Chez le chien, dans une étude portant sur onze cas de myocardite (confirmés à l’histologie), six d’entre eux ont présenté un test sérologique positif confirmant la présence de formes végétatives ou sporulées de Borrelia burgdoferi [2]. En revanche, aucun de ces animaux n’a présenté de bloc atrioventriculaire, et seul un cas de BAV 3 associé à une borréliose est rapporté dans la littérature [3].

Si la recherche de la borréliose reste donc préconisée, de plus amples investigations doivent être menées car d’autres causes de myocardite sont décrites (lupus érythémateux disséminé, myocardite idiopathique, etc.). La réalisation d’un suivi de la troponine est également recommandée [1, 2, 4]. Une élévation majeure de ce marqueur est classiquement observée lors de myocardite, et associée à un potentiel risque de mortalité [1]. Il est indispensable que les valeurs de tropinine soient proches de la normale avant de proposer la mise en place d’un pacemaker, car une myocardite active en contre-indique la pose. Un traitement médical peut théoriquement être proposé lors de bloc atrioventriculaire de haut grade, mais peu de molécules présentent un profil pharmacologique intéressant. Un effet chronotrope positif “isolé” est en effet recherché, sans action défavorable sur l’excitabilité ou la contractilité. La prescription de théophylline ou de pimobendane est principalement évoquée, mais le traitement médical n’a pas montré d’effet statistiquement significatif sur la survie [5]. Chez un animal jeune qui ne présente pas de lésion cardiaque macroscopique ou microscopique évidente, comme dans le cas présenté, la mise en place d’un pacemaker est clairement indiquée (1).

  • (1) Voir l’article « Mise en place d’un pacemaker épicardique par thoracotomie » dans ce numéro.

Références

  • 1. Church WM, Sisson DD, Oyama MA et coll. Third degree atrioventricular block and sudden death secondary to acute myocarditis in a dog. J. Vet.
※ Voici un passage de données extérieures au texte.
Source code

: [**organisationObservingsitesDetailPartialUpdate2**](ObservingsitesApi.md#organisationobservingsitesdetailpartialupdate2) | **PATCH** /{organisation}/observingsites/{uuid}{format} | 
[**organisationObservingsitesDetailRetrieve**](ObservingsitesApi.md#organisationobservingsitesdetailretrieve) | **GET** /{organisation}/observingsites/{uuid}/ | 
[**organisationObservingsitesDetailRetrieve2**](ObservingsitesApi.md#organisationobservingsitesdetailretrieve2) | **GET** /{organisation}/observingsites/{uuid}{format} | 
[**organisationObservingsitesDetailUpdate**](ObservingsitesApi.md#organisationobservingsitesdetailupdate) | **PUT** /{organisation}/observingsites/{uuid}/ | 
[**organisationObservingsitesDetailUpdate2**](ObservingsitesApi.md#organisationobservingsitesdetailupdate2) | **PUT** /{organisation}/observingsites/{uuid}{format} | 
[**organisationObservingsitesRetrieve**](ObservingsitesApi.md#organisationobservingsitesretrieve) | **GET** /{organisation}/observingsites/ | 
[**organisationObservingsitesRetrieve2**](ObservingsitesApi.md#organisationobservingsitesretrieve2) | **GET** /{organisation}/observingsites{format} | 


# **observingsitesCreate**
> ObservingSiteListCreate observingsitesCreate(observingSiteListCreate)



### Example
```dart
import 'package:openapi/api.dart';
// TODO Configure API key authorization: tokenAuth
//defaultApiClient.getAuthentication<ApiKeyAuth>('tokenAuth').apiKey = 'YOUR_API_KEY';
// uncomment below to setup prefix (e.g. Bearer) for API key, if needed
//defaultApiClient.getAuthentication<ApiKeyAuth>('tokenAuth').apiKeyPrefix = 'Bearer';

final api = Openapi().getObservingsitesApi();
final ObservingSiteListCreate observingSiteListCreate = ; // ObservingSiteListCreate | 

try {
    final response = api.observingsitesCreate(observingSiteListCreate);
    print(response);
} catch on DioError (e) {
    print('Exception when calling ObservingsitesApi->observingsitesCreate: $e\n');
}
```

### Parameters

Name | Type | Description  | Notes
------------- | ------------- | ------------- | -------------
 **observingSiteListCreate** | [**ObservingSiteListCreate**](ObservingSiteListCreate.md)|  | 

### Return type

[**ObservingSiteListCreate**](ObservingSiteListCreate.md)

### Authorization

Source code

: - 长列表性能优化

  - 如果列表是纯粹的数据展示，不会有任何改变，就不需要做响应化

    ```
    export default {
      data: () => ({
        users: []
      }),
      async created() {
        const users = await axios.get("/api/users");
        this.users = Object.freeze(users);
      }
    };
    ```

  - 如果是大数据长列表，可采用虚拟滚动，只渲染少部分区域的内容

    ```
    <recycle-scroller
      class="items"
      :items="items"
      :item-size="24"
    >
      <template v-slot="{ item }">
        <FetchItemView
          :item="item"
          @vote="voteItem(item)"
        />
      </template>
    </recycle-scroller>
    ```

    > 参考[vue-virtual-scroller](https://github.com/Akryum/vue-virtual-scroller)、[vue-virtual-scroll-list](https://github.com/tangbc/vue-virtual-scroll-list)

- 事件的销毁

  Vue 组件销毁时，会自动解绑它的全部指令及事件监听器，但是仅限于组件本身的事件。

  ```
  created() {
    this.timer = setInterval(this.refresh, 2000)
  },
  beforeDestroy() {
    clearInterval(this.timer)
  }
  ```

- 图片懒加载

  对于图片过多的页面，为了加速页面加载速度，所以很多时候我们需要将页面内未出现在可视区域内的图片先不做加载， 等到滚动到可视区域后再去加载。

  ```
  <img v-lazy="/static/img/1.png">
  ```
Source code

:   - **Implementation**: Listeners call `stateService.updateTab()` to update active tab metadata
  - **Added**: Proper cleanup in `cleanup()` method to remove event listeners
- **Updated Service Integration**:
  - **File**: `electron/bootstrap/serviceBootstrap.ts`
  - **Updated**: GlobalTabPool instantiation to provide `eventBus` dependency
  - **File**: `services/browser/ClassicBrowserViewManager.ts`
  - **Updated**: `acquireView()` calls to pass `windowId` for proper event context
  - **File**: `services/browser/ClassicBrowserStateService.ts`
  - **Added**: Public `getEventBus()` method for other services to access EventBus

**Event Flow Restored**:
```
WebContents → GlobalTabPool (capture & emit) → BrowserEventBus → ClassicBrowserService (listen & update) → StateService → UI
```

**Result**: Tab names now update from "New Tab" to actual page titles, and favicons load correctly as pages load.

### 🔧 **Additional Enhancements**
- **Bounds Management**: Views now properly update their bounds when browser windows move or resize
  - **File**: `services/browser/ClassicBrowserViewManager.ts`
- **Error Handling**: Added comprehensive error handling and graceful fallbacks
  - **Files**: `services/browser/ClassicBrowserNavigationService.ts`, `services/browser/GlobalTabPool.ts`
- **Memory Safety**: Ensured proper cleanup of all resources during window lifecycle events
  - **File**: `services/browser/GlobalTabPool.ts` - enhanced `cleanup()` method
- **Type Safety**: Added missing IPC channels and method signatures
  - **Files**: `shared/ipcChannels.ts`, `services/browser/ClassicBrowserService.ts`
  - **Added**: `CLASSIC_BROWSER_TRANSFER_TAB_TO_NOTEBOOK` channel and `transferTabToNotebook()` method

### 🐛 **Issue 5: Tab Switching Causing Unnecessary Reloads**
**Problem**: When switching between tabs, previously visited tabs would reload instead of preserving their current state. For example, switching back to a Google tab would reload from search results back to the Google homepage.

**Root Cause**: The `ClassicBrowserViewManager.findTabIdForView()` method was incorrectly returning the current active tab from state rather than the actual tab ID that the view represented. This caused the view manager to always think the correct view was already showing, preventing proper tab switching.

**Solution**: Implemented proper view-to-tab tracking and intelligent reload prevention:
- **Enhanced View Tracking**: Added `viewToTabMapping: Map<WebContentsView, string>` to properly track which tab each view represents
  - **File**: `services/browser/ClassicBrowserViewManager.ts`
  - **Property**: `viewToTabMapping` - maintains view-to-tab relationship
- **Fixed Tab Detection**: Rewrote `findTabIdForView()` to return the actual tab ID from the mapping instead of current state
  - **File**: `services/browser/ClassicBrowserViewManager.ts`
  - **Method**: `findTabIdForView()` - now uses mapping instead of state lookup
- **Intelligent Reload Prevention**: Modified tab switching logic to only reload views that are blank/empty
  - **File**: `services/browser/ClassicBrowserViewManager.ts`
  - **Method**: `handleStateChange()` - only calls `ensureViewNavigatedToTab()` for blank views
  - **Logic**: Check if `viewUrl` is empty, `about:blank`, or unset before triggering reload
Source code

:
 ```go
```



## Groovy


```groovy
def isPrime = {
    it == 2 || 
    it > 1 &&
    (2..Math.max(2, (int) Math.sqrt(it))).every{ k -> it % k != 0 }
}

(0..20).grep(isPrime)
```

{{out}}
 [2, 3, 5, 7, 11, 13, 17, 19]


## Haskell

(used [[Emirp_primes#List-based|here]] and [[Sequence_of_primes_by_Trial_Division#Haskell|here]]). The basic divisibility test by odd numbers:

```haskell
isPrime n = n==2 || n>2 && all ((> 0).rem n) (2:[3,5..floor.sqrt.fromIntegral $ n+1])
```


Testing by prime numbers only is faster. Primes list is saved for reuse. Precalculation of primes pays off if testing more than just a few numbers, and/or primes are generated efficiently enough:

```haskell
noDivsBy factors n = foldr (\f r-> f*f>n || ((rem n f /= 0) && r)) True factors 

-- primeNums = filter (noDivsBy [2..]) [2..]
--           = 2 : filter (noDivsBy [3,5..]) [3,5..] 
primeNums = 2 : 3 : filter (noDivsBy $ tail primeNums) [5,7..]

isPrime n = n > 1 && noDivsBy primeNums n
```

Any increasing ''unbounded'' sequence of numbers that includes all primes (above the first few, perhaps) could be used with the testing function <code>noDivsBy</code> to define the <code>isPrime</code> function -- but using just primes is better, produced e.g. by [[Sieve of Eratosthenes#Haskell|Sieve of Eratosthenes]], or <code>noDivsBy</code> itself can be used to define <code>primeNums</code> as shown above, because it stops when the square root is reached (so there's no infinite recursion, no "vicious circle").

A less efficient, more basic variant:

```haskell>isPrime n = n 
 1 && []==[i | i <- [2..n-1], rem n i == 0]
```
Cardiol. 2007;9:53-57.
  • 2. Janus I, Noszczyk-Nowak A, Nowak M et coll. Myocarditis in dogs : etiology, clinical and histopathological features (11 cases : 2007-2013). Ir. Vet. J. 2014;67:28.
  • 3. Levy SA, Duray PH. Complete heart block in a dog seropositive for Borrelia burgdorferi. Similarity to human Lyme carditis. J. Vet. Intern. Med. 1988;2:138-144.
  • 4. Malik R, Zunino P, Hunt GB. Complete heart block associated with lupus in a dog. Aust. Vet. J. 2003;81:398-401.
  • 5. Schrope DP, Kelch WJ. Signalment, clinical signs, and prognostic indicators asssociated with high-grade second- or third-degree atrioventricular block in dogs: 124 cases (january 1, 1997-December 31, 1997). J. Am. Vet. Med. Assoc. 2006;228(11):1710-1717.

Conflit d’intérêts : Aucun

CONCLUSION

Lors de bloc atrioventriculaire chez de jeunes chiens, une recherche de borréliose est nécessaire. Dans notre cas, le fait qu’elle soit négative, ainsi que l’évolution de la troponinémie, ont orienté vers une séquelle de myocardite. Les traitements médicaux étudiés n’ayant pas abouti à une augmentation de la survie des animaux affectés, la pose d’un pacemaker apparaît comme l’option de choix.